Se for para ter algo, que seja uma decisão consciente. O caminho natural do minimalista é esse. Substituir quantidade por qualidade. O hábito de se desfazer de coisas se mostra na hora de adquirí-las. Já penso duas vezes se realmente quero aquilo, se vou usar, se vai valer a pena. Minha estante estava envergando sobre o peso dos livros. Guardava alguns por achar que podia querer consultar em algum momento, e outros apenas por vaidade. Fiz um cadastro numa estante virtual, onde mantenho o registro de tudo que li e ainda faço resenhas, e dei todos os livros. Hoje em dia leio num Kindle, que é infinitamente melhor.
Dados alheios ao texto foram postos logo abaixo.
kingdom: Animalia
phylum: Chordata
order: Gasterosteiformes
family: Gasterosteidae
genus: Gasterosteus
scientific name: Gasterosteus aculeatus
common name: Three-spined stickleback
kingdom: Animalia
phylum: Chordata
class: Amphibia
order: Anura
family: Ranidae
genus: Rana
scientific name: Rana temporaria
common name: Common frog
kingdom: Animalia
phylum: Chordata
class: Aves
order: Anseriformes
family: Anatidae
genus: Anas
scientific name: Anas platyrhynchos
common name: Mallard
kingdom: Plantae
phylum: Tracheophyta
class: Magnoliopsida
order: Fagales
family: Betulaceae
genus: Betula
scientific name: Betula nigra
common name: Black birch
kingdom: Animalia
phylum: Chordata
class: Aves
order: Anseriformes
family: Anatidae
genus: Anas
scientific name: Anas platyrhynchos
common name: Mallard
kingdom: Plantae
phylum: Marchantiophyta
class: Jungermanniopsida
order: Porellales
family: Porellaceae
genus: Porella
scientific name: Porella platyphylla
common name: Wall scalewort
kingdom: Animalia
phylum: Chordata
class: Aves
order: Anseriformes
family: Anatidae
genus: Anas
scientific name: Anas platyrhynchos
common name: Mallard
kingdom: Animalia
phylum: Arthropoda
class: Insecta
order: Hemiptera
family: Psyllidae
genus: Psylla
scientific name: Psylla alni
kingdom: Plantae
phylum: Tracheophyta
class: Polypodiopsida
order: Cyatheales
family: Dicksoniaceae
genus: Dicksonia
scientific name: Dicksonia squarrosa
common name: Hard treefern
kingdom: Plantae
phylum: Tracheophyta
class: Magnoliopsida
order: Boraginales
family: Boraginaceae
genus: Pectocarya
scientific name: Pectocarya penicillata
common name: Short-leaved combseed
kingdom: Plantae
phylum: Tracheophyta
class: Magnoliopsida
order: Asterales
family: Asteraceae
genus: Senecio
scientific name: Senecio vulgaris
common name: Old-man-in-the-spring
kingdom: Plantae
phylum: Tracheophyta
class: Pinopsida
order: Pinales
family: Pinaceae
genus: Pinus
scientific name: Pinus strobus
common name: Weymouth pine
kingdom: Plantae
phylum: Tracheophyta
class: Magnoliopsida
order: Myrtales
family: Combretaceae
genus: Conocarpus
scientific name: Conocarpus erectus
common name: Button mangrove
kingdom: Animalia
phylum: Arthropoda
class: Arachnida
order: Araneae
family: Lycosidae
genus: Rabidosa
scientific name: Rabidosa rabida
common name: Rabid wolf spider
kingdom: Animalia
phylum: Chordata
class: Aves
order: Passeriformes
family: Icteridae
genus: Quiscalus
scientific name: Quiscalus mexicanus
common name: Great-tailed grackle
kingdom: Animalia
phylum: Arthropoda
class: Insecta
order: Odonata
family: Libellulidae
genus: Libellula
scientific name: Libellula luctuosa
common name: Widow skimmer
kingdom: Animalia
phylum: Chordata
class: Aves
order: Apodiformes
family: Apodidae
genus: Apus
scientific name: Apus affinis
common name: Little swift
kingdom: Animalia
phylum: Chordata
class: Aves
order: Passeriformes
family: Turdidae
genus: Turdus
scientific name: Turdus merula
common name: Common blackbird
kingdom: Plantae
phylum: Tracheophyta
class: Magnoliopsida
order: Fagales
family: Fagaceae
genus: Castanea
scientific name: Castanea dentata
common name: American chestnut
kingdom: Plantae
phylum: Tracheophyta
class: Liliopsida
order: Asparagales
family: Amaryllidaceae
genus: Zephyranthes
Mesmo nele costumo deletar o livro depois de lido. Se preciso consultar algum livro que já li, vou numa livraria. Se for do kindle, tenho ele disponível na nuvem e posso baixar a qualquer momento.

Descobrir o prazer de ‘descomprar’ e de viver sem exageros tem se mostrado quase um estilo de vida. Assim, como o mercado de coisas usadas, brechós e etc. Quanto menos tenho, mais presto atenção ao pouco que tenho, e mais aprecio também. Existe um movimento que diz que não precisamos possuir coisas, apenas o acesso a elas. Em alguns casos não há diferenças, mas a maior é mental mesmo. Não ter sua segurança atrelada a sua conta no banco ou num bando de entulho em casa, e ver o valor real das coisas, nem demais, nem de menos.

Para fechar, uma frase bonita: um dos problemas da atualidade é que amamos as coisas e usamos as pessoas.